| What is expected |
Copy every line of the listing below word for word, in the same order.

| Extracted records |
..........
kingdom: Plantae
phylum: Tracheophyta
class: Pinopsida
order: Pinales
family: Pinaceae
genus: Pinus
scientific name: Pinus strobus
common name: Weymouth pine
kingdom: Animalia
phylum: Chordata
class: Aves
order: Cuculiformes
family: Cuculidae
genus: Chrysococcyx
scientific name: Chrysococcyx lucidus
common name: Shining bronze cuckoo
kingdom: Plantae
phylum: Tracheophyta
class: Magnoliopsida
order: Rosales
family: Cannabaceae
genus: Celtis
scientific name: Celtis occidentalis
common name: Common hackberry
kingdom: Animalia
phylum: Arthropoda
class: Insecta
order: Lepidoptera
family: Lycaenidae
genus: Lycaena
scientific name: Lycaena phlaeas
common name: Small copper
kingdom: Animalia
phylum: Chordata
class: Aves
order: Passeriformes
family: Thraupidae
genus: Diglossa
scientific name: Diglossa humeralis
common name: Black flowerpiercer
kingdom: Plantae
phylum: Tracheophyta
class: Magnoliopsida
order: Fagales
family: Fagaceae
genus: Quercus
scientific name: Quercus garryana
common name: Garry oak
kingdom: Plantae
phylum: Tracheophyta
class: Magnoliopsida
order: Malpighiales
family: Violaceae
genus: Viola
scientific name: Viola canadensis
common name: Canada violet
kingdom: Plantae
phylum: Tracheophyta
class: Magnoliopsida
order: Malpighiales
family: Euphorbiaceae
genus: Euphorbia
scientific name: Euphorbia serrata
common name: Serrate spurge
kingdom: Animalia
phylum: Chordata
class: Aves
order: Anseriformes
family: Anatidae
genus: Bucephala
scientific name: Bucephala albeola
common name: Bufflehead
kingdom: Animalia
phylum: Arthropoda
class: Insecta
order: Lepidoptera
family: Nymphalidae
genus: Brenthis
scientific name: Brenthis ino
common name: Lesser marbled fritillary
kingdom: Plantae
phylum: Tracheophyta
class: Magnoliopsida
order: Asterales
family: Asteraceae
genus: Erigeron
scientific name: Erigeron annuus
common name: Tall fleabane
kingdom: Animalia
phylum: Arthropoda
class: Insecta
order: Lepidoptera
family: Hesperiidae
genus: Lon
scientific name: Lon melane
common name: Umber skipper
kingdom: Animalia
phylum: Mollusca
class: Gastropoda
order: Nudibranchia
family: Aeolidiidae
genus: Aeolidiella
..........
| Correct answer |
kingdom: Plantae
phylum: Tracheophyta
class: Pinopsida
order: Pinales
family: Pinaceae
genus: Pinus
scientific name: Pinus strobus
common name: Weymouth pine
kingdom: Animalia
phylum: Chordata
class: Aves
order: Cuculiformes
family: Cuculidae
genus: Chrysococcyx
scientific name: Chrysococcyx lucidus
common name: Shining bronze cuckoo
kingdom: Plantae
phylum: Tracheophyta
class: Magnoliopsida
order: Rosales
family: Cannabaceae
genus: Celtis
scientific name: Celtis occidentalis
common name: Common hackberry
kingdom: Animalia
phylum: Arthropoda
class: Insecta
order: Lepidoptera
family: Lycaenidae
genus: Lycaena
scientific name: Lycaena phlaeas
common name: Small copper
kingdom: Animalia
phylum: Chordata
class: Aves
order: Passeriformes
family: Thraupidae
genus: Diglossa
scientific name: Diglossa humeralis
common name: Black flowerpiercer
kingdom: Plantae
phylum: Tracheophyta
class: Magnoliopsida
order: Fagales
family: Fagaceae
genus: Quercus
scientific name: Quercus garryana
common name: Garry oak
kingdom: Plantae
phylum: Tracheophyta
class: Magnoliopsida
order: Malpighiales
family: Violaceae
genus: Viola
scientific name: Viola canadensis
common name: Canada violet
kingdom: Plantae
phylum: Tracheophyta
class: Magnoliopsida
order: Malpighiales
family: Euphorbiaceae
genus: Euphorbia
scientific name: Euphorbia serrata
common name: Serrate spurge
kingdom: Animalia
phylum: Chordata
class: Aves
order: Anseriformes
family: Anatidae
genus: Bucephala
scientific name: Bucephala albeola
common name: Bufflehead
kingdom: Animalia
phylum: Arthropoda
class: Insecta
order: Lepidoptera
family: Nymphalidae
genus: Brenthis
scientific name: Brenthis ino
common name: Lesser marbled fritillary
kingdom: Plantae
phylum: Tracheophyta
class: Magnoliopsida
order: Asterales
family: Asteraceae
genus: Erigeron
scientific name: Erigeron annuus
common name: Tall fleabane
kingdom: Animalia
phylum: Arthropoda
class: Insecta
order: Lepidoptera
family: Hesperiidae
genus: Lon
scientific name: Lon melane
common name: Umber skipper
kingdom: Animalia
phylum: Mollusca
class: Gastropoda
order: Nudibranchia
family: Aeolidiidae
genus: Aeolidiella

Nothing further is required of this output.